Western poets are intrinsically unencumbered and unobliged by the eastern traditions. They work within their own cultures. Western poets who essay haiku nevertheless need to study the original traditions and understand them as well as they may, and must respect those older traditions even in the breach, because to do otherwise is to rebel out of ignorance, which is inherently wrong. If a western poet is to write haiku, and if that poet is going to go beyond the traditional boundaries of the art form, then she or he had better know where the boundaries are. There is no merit in freedom by virtue of ignorance.
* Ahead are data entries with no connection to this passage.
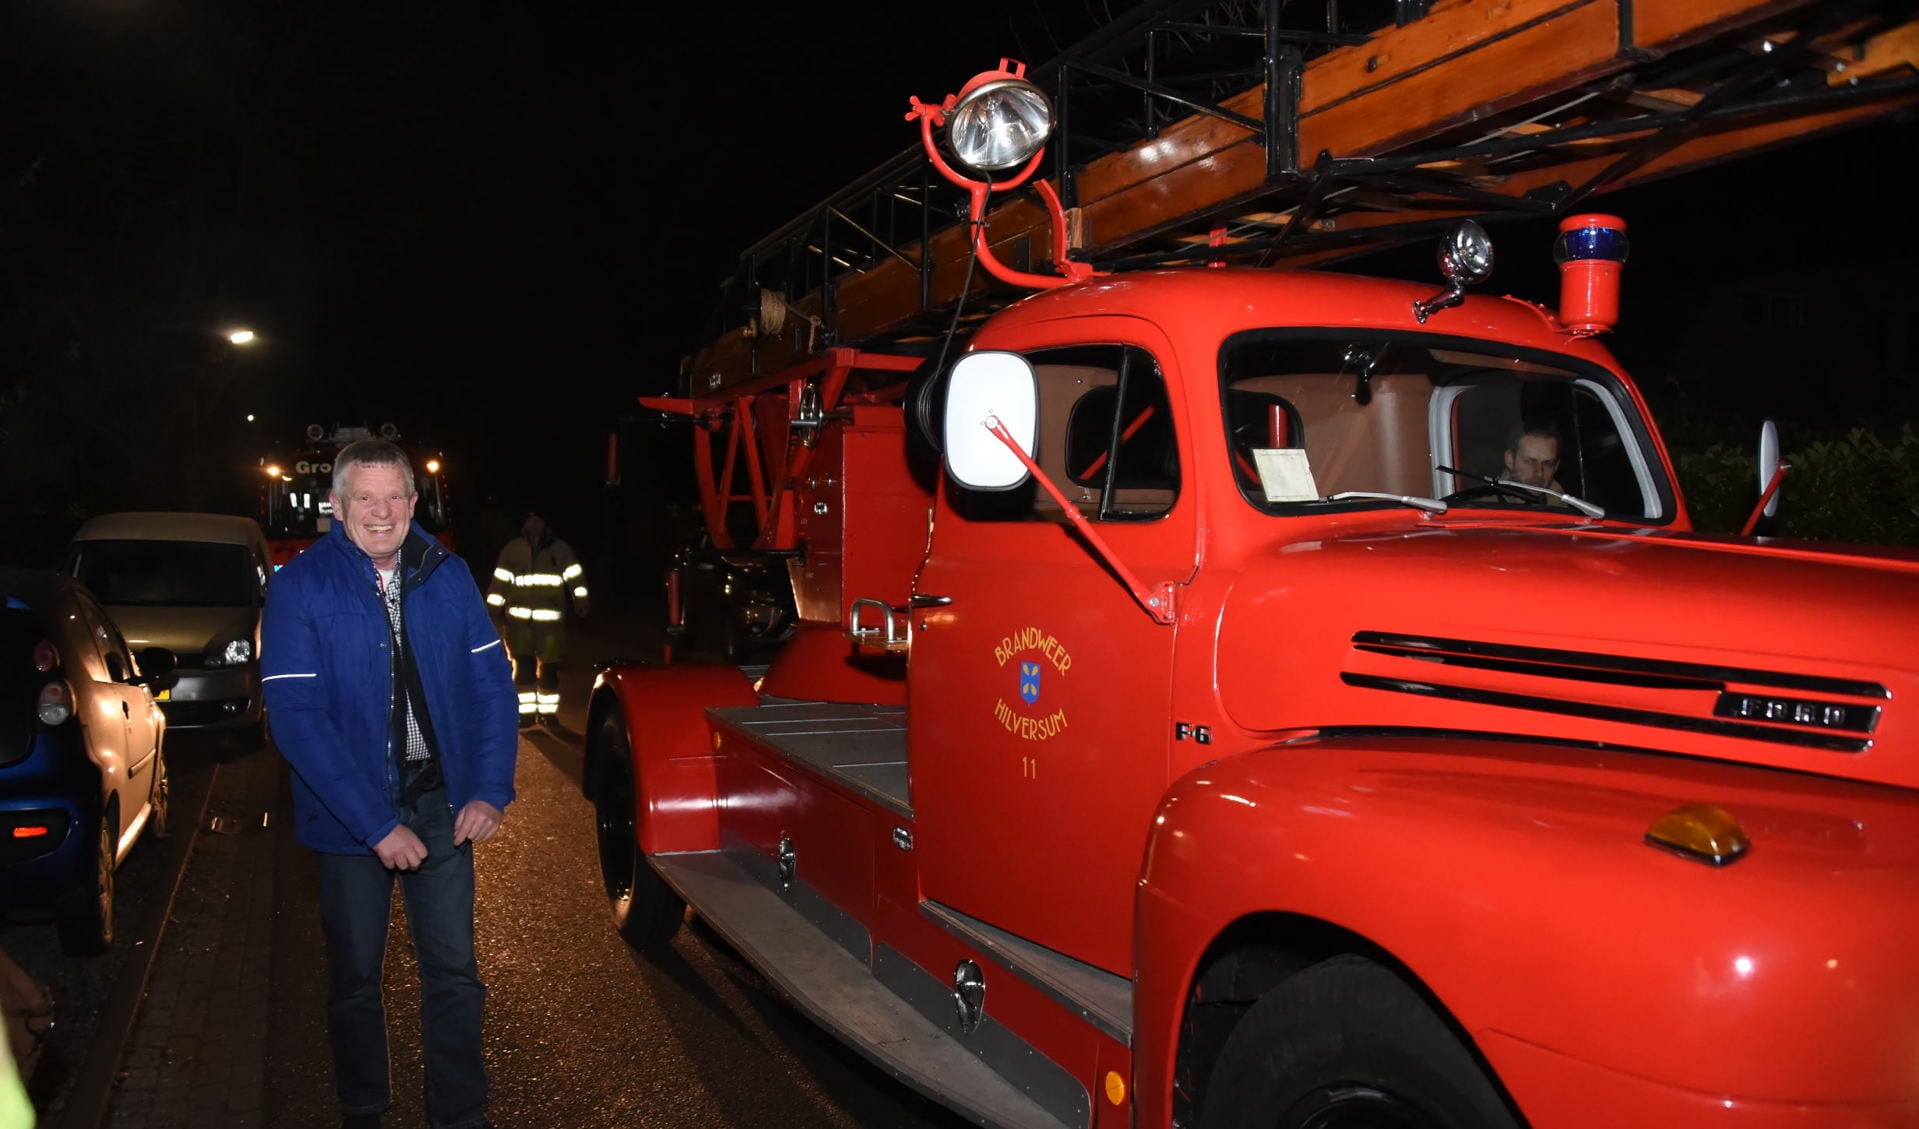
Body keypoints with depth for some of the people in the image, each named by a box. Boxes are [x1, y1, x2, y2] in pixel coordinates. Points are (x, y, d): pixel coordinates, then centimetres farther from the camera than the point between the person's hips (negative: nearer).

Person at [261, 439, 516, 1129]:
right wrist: (377, 825, -21)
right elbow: (297, 717, -17)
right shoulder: (300, 587, -12)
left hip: (442, 804, 2)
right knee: (356, 979, 13)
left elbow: (491, 684, 3)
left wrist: (490, 791, -8)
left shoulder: (447, 576, -1)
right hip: (351, 815, -2)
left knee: (454, 974, 7)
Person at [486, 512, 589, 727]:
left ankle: (548, 711, 13)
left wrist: (581, 601, -9)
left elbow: (575, 576, 1)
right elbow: (500, 580, 6)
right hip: (519, 618, 0)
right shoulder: (513, 549, 4)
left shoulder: (560, 548, 3)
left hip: (551, 619, 0)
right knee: (523, 666, 0)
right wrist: (492, 610, 3)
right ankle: (526, 711, 8)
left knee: (548, 667, 2)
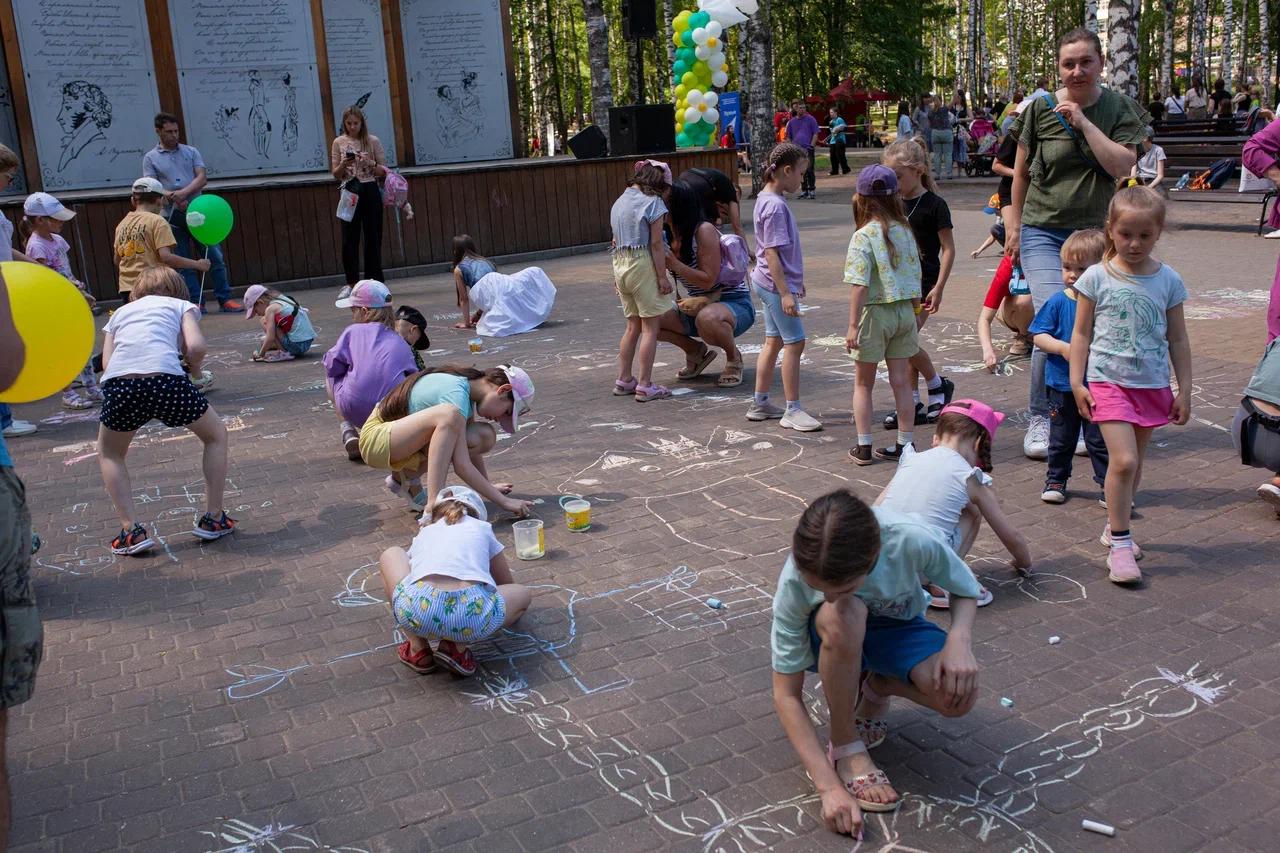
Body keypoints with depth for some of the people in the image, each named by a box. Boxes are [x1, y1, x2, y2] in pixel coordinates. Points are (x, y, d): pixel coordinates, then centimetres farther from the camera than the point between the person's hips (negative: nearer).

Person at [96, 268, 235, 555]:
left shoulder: (121, 311, 32)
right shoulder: (181, 305, 25)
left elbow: (106, 363, 18)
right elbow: (195, 346, 4)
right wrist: (193, 369, 24)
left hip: (119, 386, 2)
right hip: (166, 381, -2)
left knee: (109, 455, 30)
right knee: (216, 436, 25)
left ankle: (131, 530, 17)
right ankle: (213, 518, 24)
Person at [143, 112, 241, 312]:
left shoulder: (191, 152, 11)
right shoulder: (150, 158, 7)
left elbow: (202, 177, -1)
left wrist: (185, 192, -17)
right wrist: (170, 196, -21)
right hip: (172, 217, -1)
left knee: (214, 256, -2)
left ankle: (225, 299, 2)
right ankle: (196, 303, 6)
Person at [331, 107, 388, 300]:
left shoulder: (373, 141, 3)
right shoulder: (338, 143, 6)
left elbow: (384, 171, 4)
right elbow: (335, 173, 7)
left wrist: (371, 163, -14)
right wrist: (344, 164, -13)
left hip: (370, 191, 0)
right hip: (349, 191, 1)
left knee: (373, 238, 1)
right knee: (349, 239, -2)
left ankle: (374, 282, 9)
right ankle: (351, 283, 5)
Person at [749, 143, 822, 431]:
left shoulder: (767, 199, 10)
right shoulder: (775, 206, -19)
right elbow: (772, 254, -22)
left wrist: (794, 282, 26)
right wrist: (786, 293, -23)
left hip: (766, 283, 10)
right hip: (776, 285, -10)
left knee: (774, 341, 15)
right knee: (794, 342, -4)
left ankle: (760, 404, 23)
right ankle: (792, 410, 3)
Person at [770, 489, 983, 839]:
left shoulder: (913, 539, -35)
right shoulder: (795, 581, -34)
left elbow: (965, 589, -12)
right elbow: (786, 695, -26)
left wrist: (959, 638, -33)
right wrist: (829, 786, -34)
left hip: (897, 626, 2)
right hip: (833, 639, -1)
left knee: (959, 696, -29)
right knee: (842, 617, -39)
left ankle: (876, 685, 4)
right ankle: (845, 748, -17)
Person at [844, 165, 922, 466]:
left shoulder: (863, 237, -15)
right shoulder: (905, 231, 2)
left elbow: (859, 285, -20)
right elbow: (915, 276, 8)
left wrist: (853, 326, -17)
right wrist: (916, 311, 21)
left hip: (875, 313, -5)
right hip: (904, 310, 5)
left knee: (863, 383, 9)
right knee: (900, 380, 12)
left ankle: (863, 447, 11)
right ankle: (904, 445, 18)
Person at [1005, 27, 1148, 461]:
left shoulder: (1120, 109, 2)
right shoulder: (1041, 107, -1)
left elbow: (1122, 165, -12)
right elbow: (1021, 170, 8)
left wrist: (1084, 122, -15)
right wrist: (1014, 227, 9)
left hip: (1095, 232, 2)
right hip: (1042, 232, -2)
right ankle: (1039, 419, -2)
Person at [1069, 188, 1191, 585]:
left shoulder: (1169, 281, 2)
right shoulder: (1096, 277, -4)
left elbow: (1178, 340, 7)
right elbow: (1081, 333, 1)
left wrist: (1184, 390, 6)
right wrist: (1076, 382, -4)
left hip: (1153, 385, 3)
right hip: (1108, 381, -3)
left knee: (1133, 463, 13)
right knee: (1123, 461, -14)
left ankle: (1115, 525, 32)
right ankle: (1120, 543, -4)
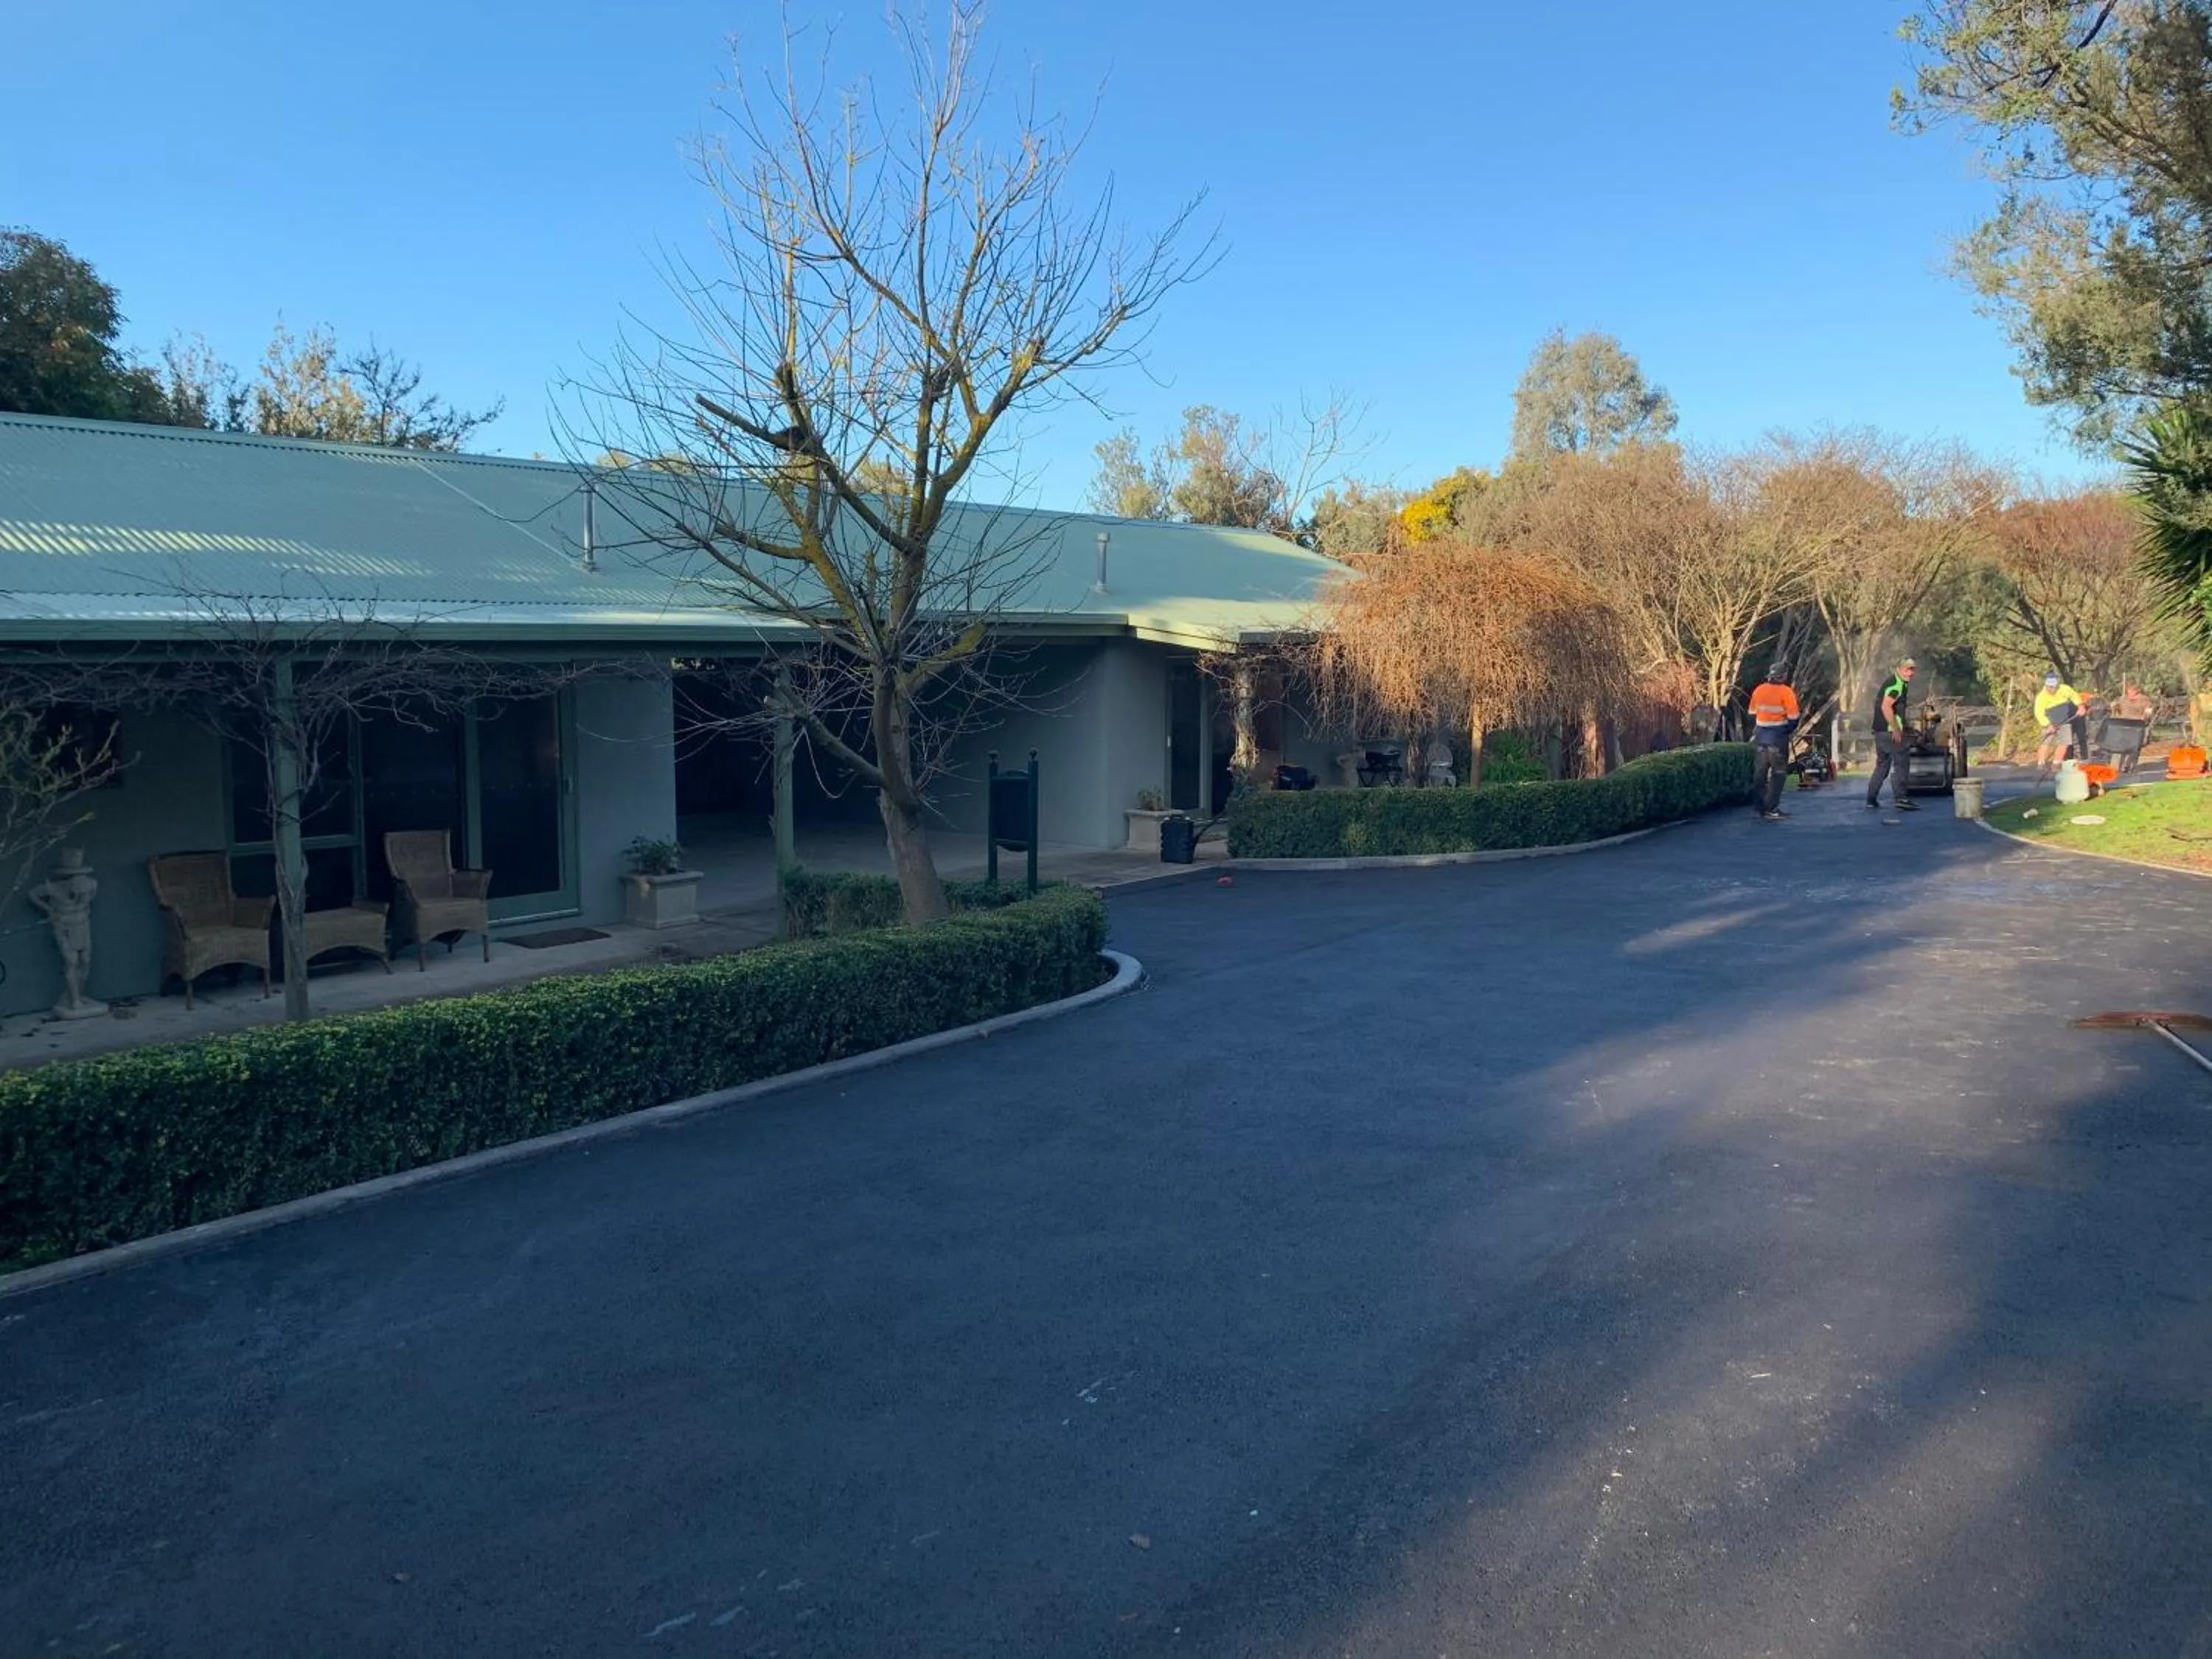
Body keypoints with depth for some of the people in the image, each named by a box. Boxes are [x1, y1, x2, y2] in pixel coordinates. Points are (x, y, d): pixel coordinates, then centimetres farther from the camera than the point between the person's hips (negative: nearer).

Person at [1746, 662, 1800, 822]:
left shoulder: (1758, 690, 3)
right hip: (1778, 737, -6)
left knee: (1760, 771, 14)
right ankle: (1771, 809, -3)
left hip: (1760, 736, 6)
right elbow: (1793, 717, -14)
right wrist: (1791, 731, 4)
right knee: (1778, 773, 1)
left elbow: (1752, 714, 12)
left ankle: (1759, 806, 21)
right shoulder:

Furthermore, for the western haiku poet, assuming that the poet has indeed studied the original tradition as suggested above and moved beyond it, there is also the ongoing utility of examining anew the craft aspects (the “tools”) of the original tradition in order to discover new and more culturally relevant (in the poet’s culture) ways to accomplish the ends of those tools. For example, while some wish to simply discard the idea of kigo (season-words), others might not. Kigo have changed substantially before. From setting the moment of composition, they have mutated to set the context of the content of the haiku. Now, in an age when many cultures are not agrarian, use of the seasons for context-setting on an exclusive (or nearly-so) basis is questionable. So, there is growing interest in new directions for kigo - including internationalization of natural kigo and consideration of keywords which are not rooted in seasonality. Continuing experimentation with such poetic tools is firmly within the English poetic tradition, certainly, and probably many others’ as well. Choice within freedom, as against doctrinaire constraints - that is the goal.
— Denis M. Garrison, Editor
The Need for Experimentation was published in Ku Nouveau (Summer 2001), in World Haiku Review (August 2001), and in Eight Shades of Blue ISBN: 1-4116-3226-5. (Lulu Press, Morrisville, North Carolina. 2005).